So long as no pictures are carried over, output the records below exactly.

▬▬▬

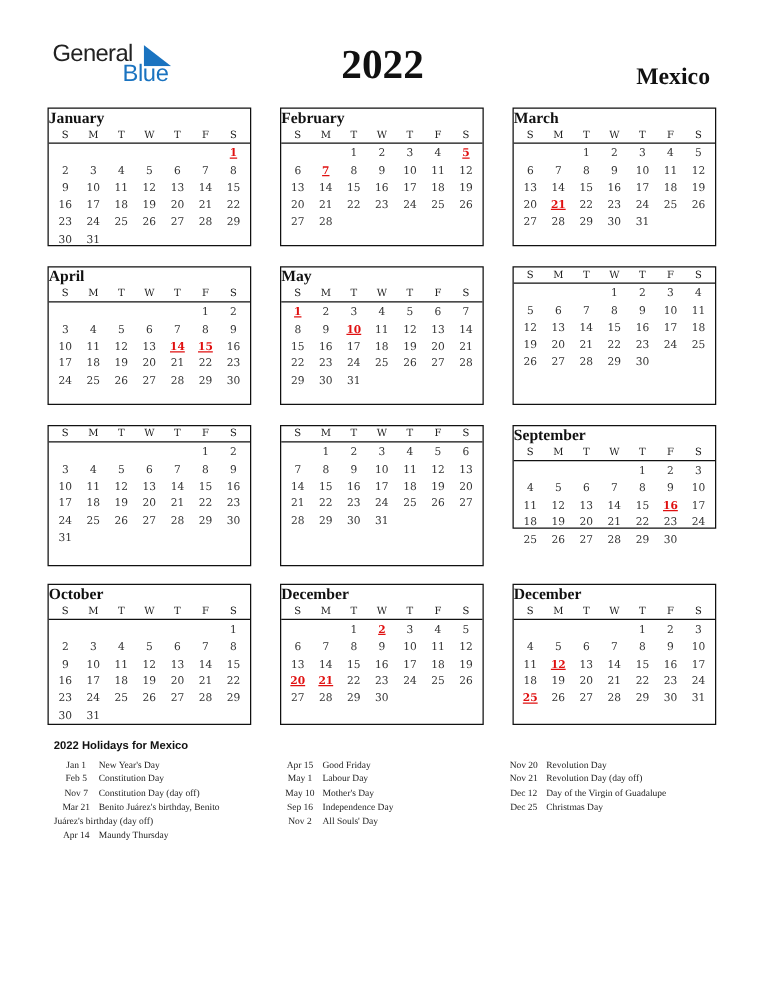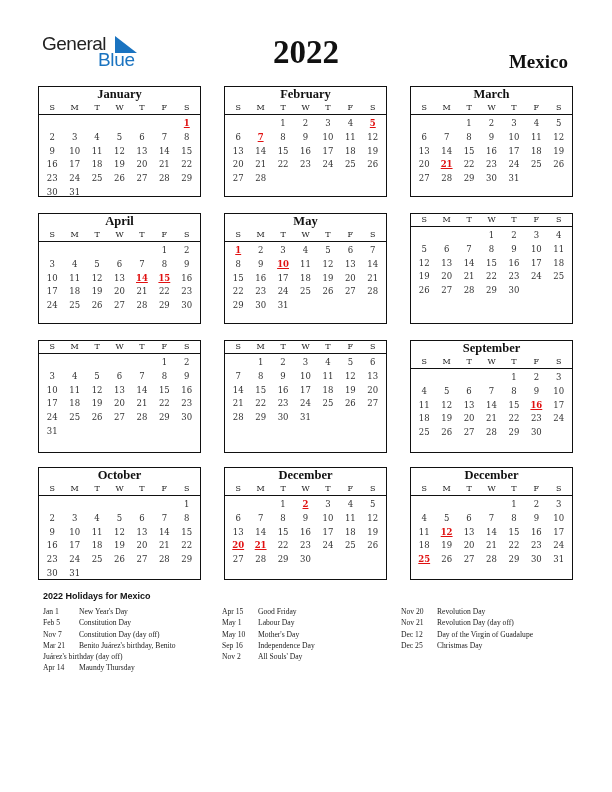"January" .mname { text-align: center -> left }
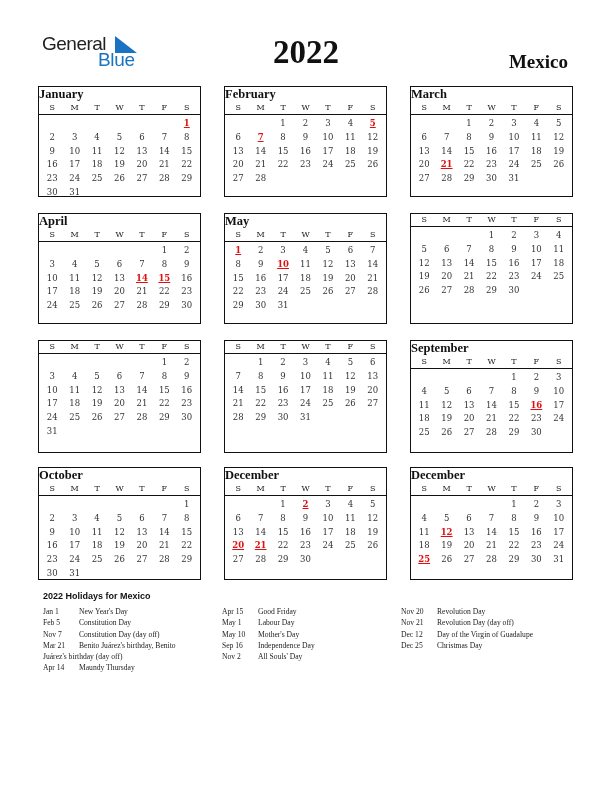"September" div.month { height: 113px -> 83px }
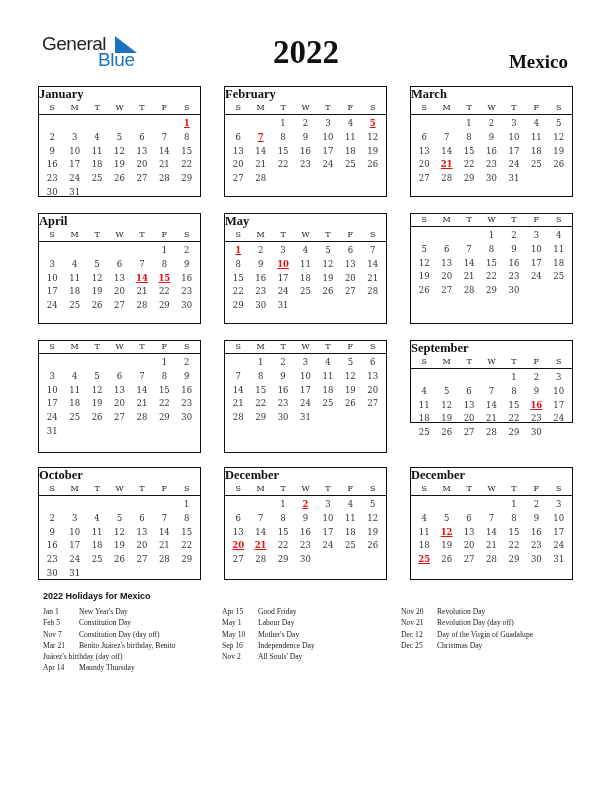"Jan 1" .hdate { text-align: none -> center }
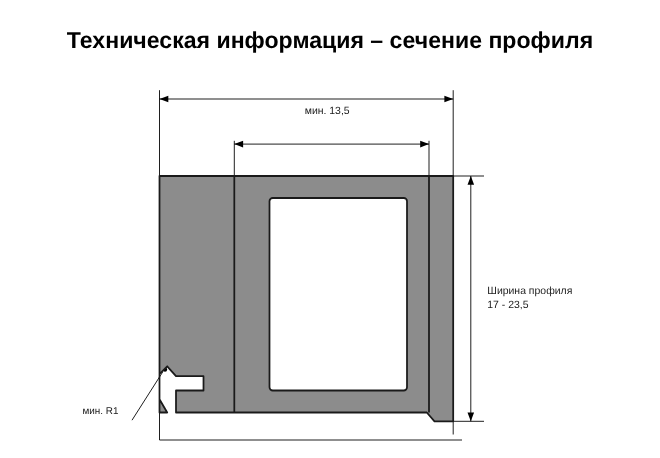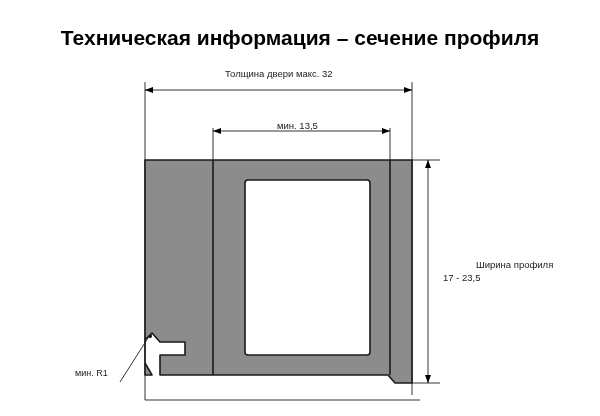"Толщина двери макс. 32" div.dim-label { html: <div>Толщина двери макс. 32</div> -> none }
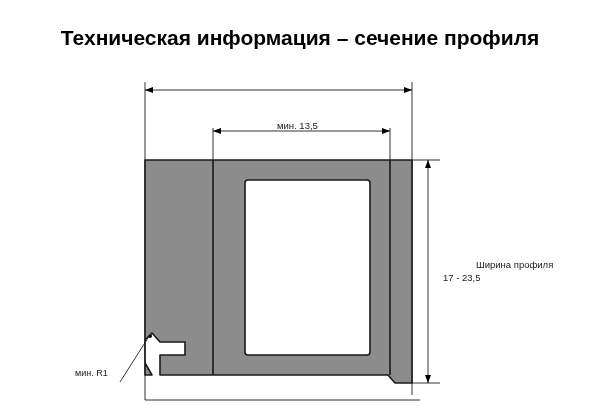"мин. 13,5" #lbl-min135 { top: 120px -> 96px }
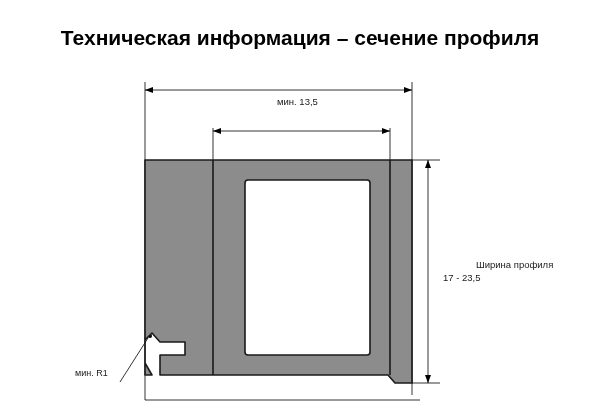"Ширина профиля" #lbl-width-1 { margin-left: 33px -> none }
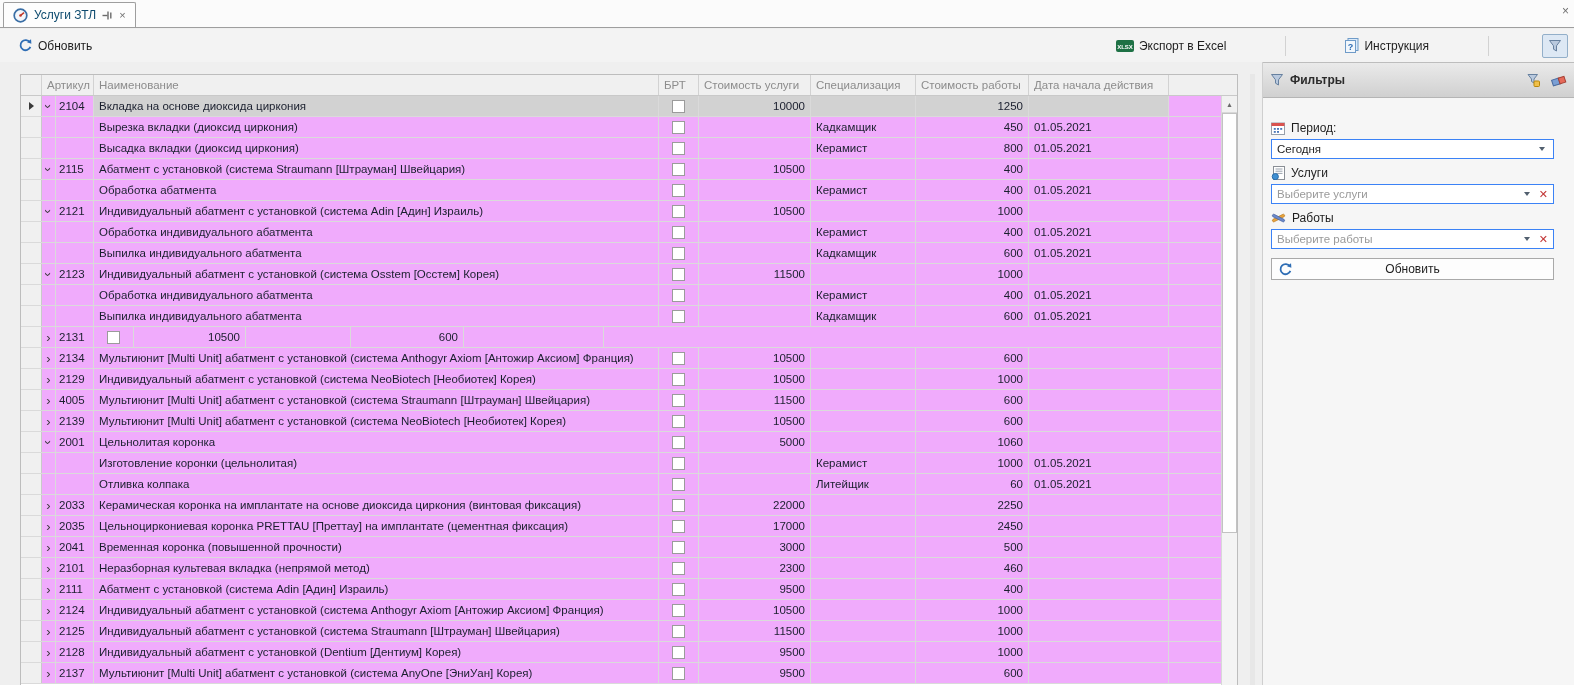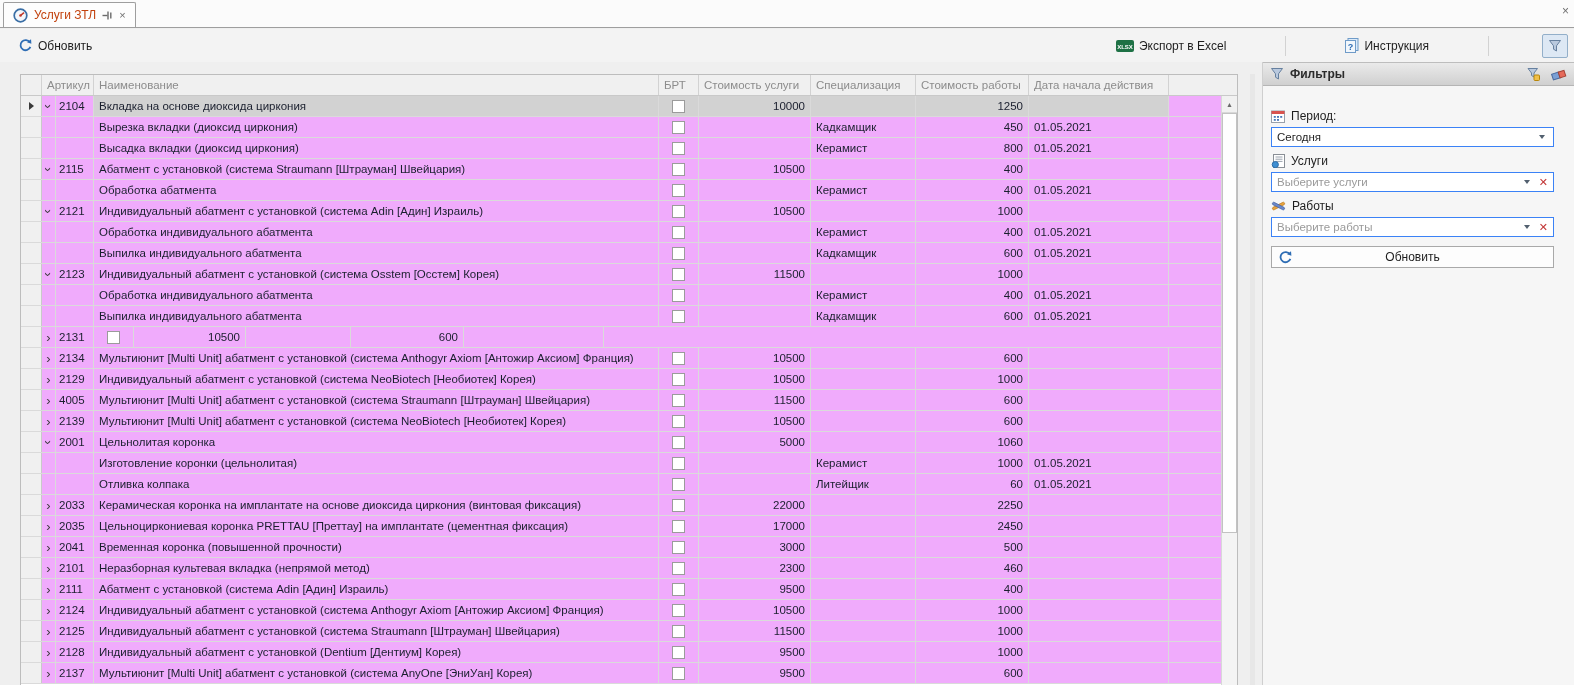"Услуги ЗТЛ" .tab-label { color: #c2410c -> #0c4a6e }
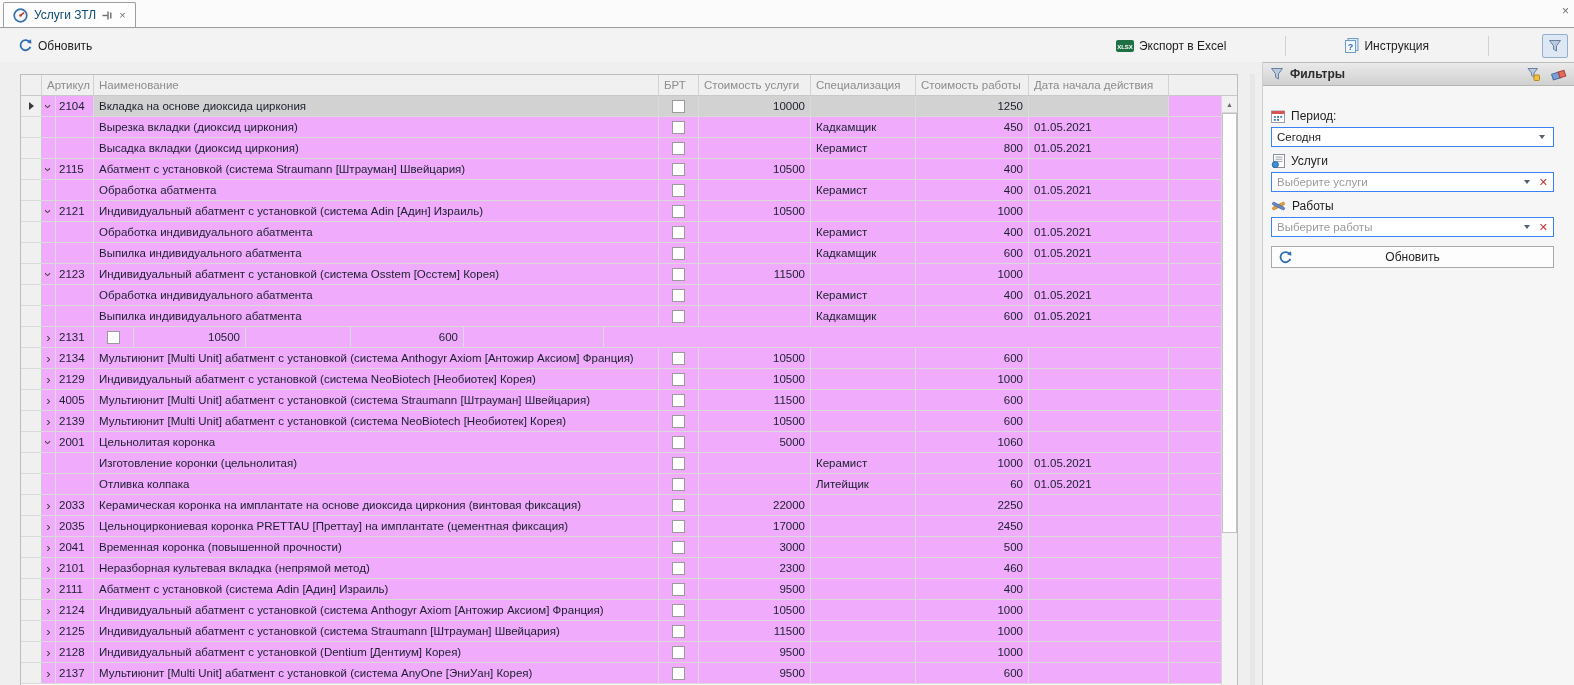"Фильтры" .fp-header { height: 24px -> 36px }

▬▬▬

## Solution:
"January" .mname { text-align: center -> left }
"September" div.month { height: 113px -> 83px }
"Jan 1" .hdate { text-align: none -> center }
"Толщина двери макс. 32" div.dim-label { html: <div>Толщина двери макс. 32</div> -> none }
"мин. 13,5" #lbl-min135 { top: 120px -> 96px }
"Ширина профиля" #lbl-width-1 { margin-left: 33px -> none }
"Услуги ЗТЛ" .tab-label { color: #c2410c -> #0c4a6e }
"Фильтры" .fp-header { height: 24px -> 36px }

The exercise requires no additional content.